Start of Data section

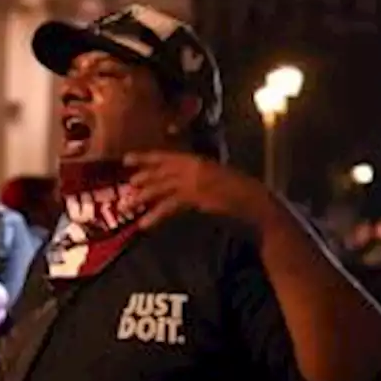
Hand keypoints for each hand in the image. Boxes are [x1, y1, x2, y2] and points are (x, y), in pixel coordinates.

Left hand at [126, 151, 275, 229]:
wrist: (256, 202)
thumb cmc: (239, 193)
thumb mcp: (214, 178)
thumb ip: (195, 178)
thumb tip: (176, 185)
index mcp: (198, 160)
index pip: (166, 156)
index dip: (145, 158)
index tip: (126, 159)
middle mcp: (194, 166)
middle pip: (160, 170)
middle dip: (141, 178)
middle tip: (124, 187)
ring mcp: (195, 180)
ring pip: (161, 187)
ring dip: (142, 198)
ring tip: (126, 207)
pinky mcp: (197, 196)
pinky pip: (170, 206)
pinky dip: (156, 216)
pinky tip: (144, 225)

End of Data section

## Assignment
Each line of the data should be quoted exactly, with pictures left out.

## Written response
Hand keypoints for each hand in the image. Boxes are [x1, y1, x2, y2] and points are (x, y), in pixel coordinates.

Left hand at [126, 151, 275, 229]:
wrist: (256, 202)
thumb cmc: (239, 193)
thumb mcp: (214, 178)
thumb ip: (195, 178)
thumb tip: (176, 185)
index mcp: (198, 160)
index pip: (166, 156)
index dip: (145, 158)
index tip: (126, 159)
middle mcp: (194, 166)
middle pip: (160, 170)
middle dip: (141, 178)
middle tip: (124, 187)
ring mcp: (195, 180)
ring pip: (161, 187)
ring dip: (142, 198)
ring tip: (126, 207)
pinky mcp: (197, 196)
pinky pip: (170, 206)
pinky dip: (156, 216)
pinky tip: (144, 225)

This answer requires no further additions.